There are four main ways to store bitcoins in cold storage. The first and simplest one is to use a paper wallet, where the keys are simply written or printed out on a piece of paper and stored in a physical location. It is, needless to say, free of cost, and utterly convenient for someone who doesn’t want to go through the hassle of getting an electronic wallet. The second kind involves storing the private keys in a hardware wallet like Trezor or Ledger Nano S. These are electronic devices meant to sign transactions using the private keys to crypto holdings. The keys are stored offline and the devices provide the option of taking the help of a backup seed key to restore one’s crypto holdings in case the device is lost or damaged. The last two ways to store crypto in cold storage involves using a USB drive or simply your desktop computer without an internet connection.
Pros of Using Cold Storage:
1. Security: The very USP of cold storage is the guarantee of security it provides.

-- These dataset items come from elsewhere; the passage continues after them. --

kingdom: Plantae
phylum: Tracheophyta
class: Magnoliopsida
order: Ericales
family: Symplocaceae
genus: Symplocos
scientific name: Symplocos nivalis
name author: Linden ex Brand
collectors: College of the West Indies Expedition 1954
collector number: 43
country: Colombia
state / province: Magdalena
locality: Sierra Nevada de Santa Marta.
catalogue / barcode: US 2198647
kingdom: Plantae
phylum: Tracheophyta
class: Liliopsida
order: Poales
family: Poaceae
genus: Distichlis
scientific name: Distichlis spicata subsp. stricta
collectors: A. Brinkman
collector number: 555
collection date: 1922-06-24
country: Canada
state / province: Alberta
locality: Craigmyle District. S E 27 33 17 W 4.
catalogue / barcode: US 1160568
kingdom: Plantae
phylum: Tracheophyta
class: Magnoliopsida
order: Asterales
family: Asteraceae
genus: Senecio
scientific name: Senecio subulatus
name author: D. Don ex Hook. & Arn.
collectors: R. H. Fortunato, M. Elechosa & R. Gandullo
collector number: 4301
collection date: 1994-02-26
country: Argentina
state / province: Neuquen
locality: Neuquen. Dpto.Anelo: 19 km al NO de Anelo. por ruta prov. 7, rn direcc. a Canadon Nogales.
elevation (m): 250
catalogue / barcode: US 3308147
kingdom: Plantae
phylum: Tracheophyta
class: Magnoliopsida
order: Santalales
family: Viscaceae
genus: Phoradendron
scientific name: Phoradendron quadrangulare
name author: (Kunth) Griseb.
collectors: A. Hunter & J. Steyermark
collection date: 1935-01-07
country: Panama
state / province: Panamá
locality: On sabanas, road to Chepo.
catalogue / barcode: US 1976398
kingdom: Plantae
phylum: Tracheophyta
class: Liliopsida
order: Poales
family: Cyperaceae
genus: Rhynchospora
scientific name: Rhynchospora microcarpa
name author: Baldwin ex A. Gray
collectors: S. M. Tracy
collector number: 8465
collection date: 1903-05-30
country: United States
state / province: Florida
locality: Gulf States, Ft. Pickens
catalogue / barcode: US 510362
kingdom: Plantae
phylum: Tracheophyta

Since it is not connected to the internet, it simply means that scammers cannot get to it using malwares and other web-based ways of swindling their ways into one’s account or device to siphon off their funds.
2. Extremely cost-effective options: If one chooses to go for paper wallets, they can basically store their private keys absolutely free of cost. If one chooses to use less secure options like USB devices or simply one’s trusty old PC, the costs also remain extremely low.
3. Ease of Usage: The use of cold storage wallets tends to be extremely easy as they involve simply copying the keys or scanning the QR code from a paper wallet or carry out the transaction using the dedicated function of a hardware bitcoin wallet. There is no need to constantly worry about checking the security certification of the wallet’s web page, enabling and using 2-factor authentication and so on.
Cons of Using Cold Storage:
1. Susceptible to Physical Damage: Paper wallets can get torn, burnt or spoiled because of water damage. They also have a high likelihood of getting lost. Hardware bitcoin wallets also aren’t immune to water damage. Although backup seed keys are usually available for the hardware wallets, the physical damage still poses a significant degree of problem.
2. Security and cost-effectiveness are inversely proportional: The most secure cold storage options, the hardware wallets are somewhat expensive. The cheaper options on the other hand, provide lower levels of security. Anybody with physical access to one’s USB drive or paper wallet can steal the codes and desktop PCs can also be hacked to compromise the security of such funds. Therefore, these options, despite being free or cheap, must be guarded really well to prevent a security breach.
Overall, the cold storage options for bitcoins and other cryptocurrencies are rather useful during a time of rampant cryptocurrency scams , giving a user quite the bang for his buck.